Thai deferred the taxes on the sale of the investment property by channeling that profit into three new homes with adjustable-rate mortgages. He rented those homes to families for about $3,000 to $3,500 a month, while the interest was at 1 percent. The rent on each house was about $200 a month less than the mortgage, but at the time, Thai said, he could afford it.
After about a year, he would sell a house and repeat the process.
At the height of his investing, as home prices continued to skyrocket, Thai owned 15 homes in Northern Virginia. He later sold four, and of the remainder, nine were valued at about $1 million.
But in 2006, homes values stopped rising. The housing bubble was deflating. When interest on Thai's adjustable-rate mortgages jumped as much as 11 percent, he took the equity out of the homes to pay the deficit and keep his investments alive.
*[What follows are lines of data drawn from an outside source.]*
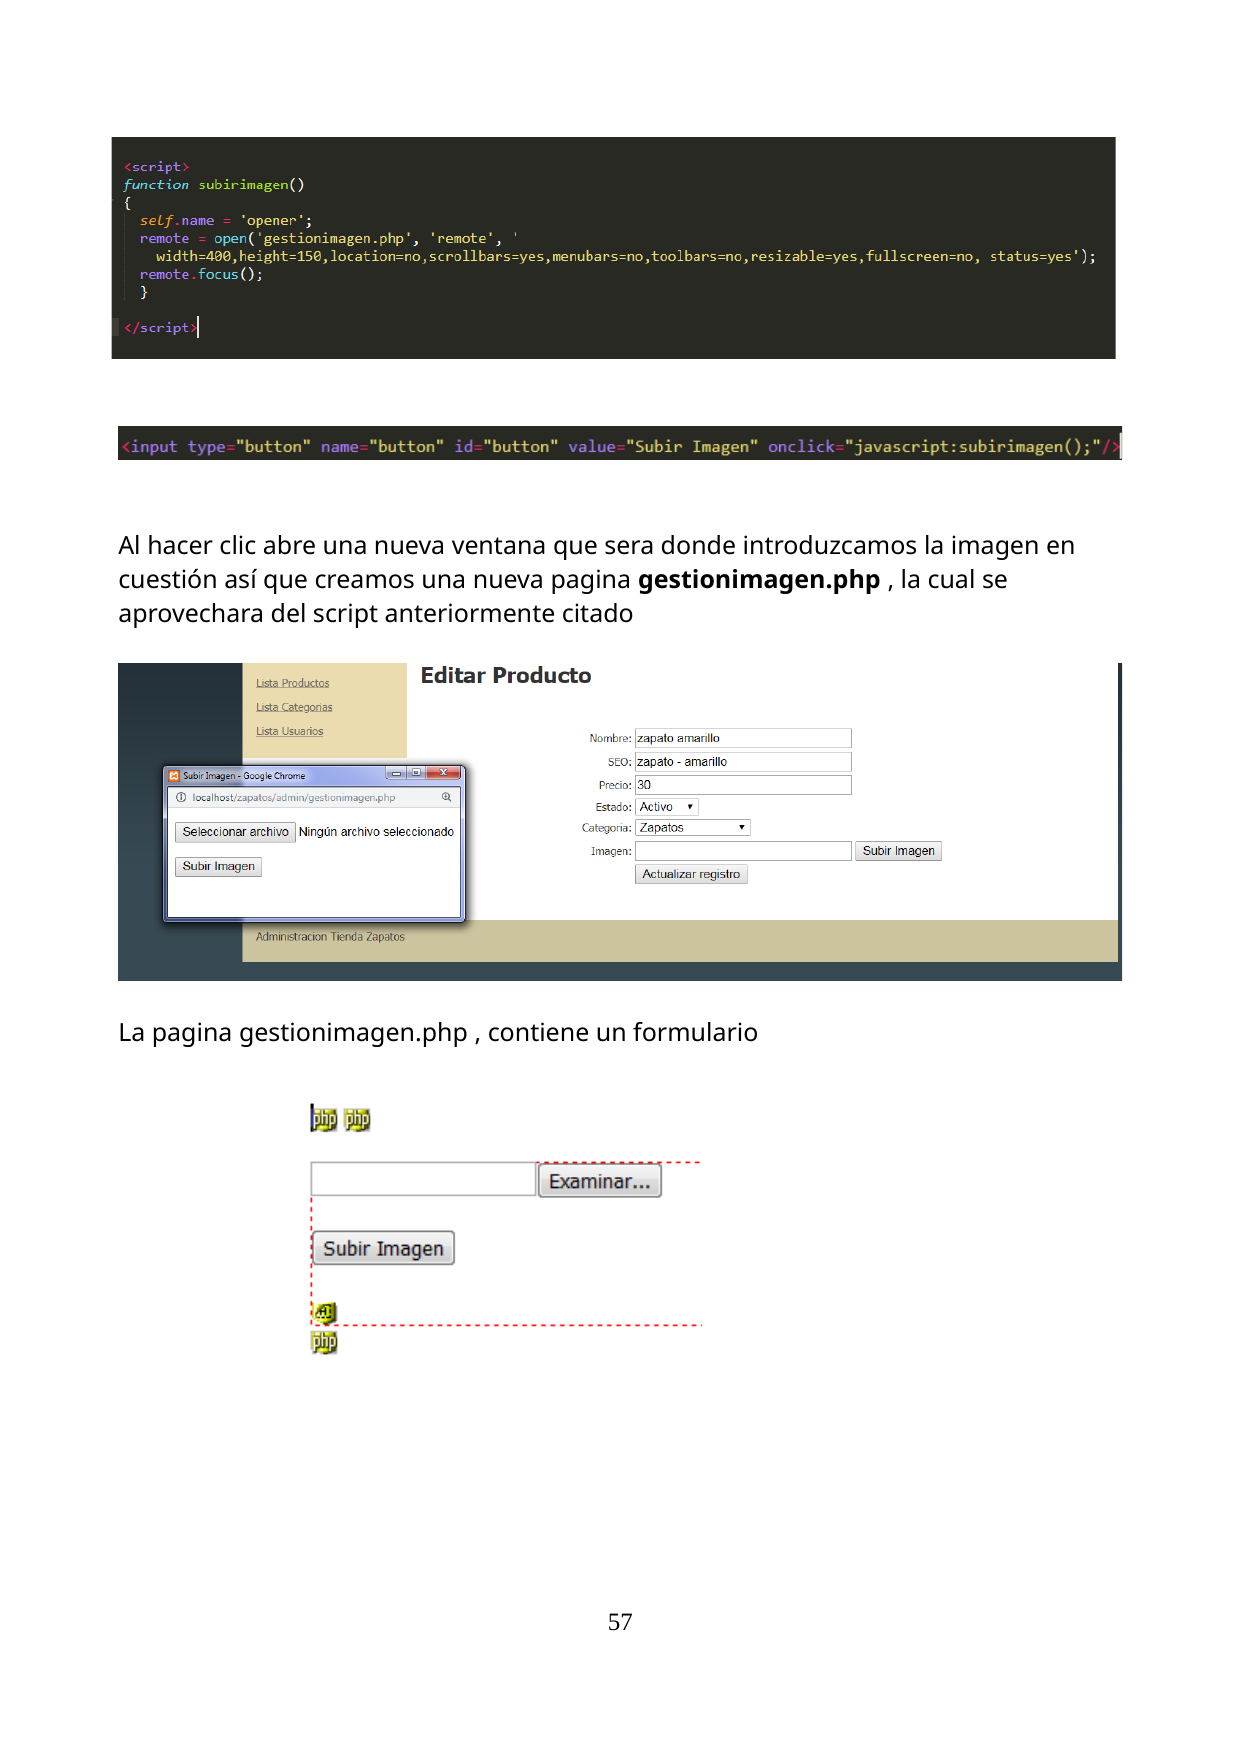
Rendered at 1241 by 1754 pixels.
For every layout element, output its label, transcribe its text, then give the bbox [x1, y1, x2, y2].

text La pagina gestionimagen.php , contiene un formulario [118, 1015, 1122, 1049]
picture [111, 137, 1116, 359]
picture [303, 1082, 703, 1364]
text Al hacer clic abre una nueva ventana que sera donde introduzcamos la imagen en cuestión así que creamos una nueva pagina gestionimagen.php , la cual se aprovechara del script anteriormente citado [118, 527, 1122, 629]
picture [118, 663, 1123, 981]
picture [118, 426, 1123, 460]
"I hang on and I say, 'Okay, bad time. When it's over I can sell it back,' " he said.
The market never improved. Builders lowered the prices on new homes, making it impossible to sell back his investments to break even. In just six months, Thai spent his entire savings. The bank barred all his short sale attempts.
As the mortgage crisis unraveled, so did his marriage. Today, Thai is homeless and nearly bankrupt. For the past three months, he's been staying with friends and applying for engineering jobs. So far, no luck.
"This time last year," Thai said, "I was happy."
An interesting quote from the same article:
Real estate agents said this was only the beginning for luxury home foreclosures.
"'We're going to be back to the prices we were at 15 years ago,' said Bill Milletary, an agent with Century 21 Redwood Realty".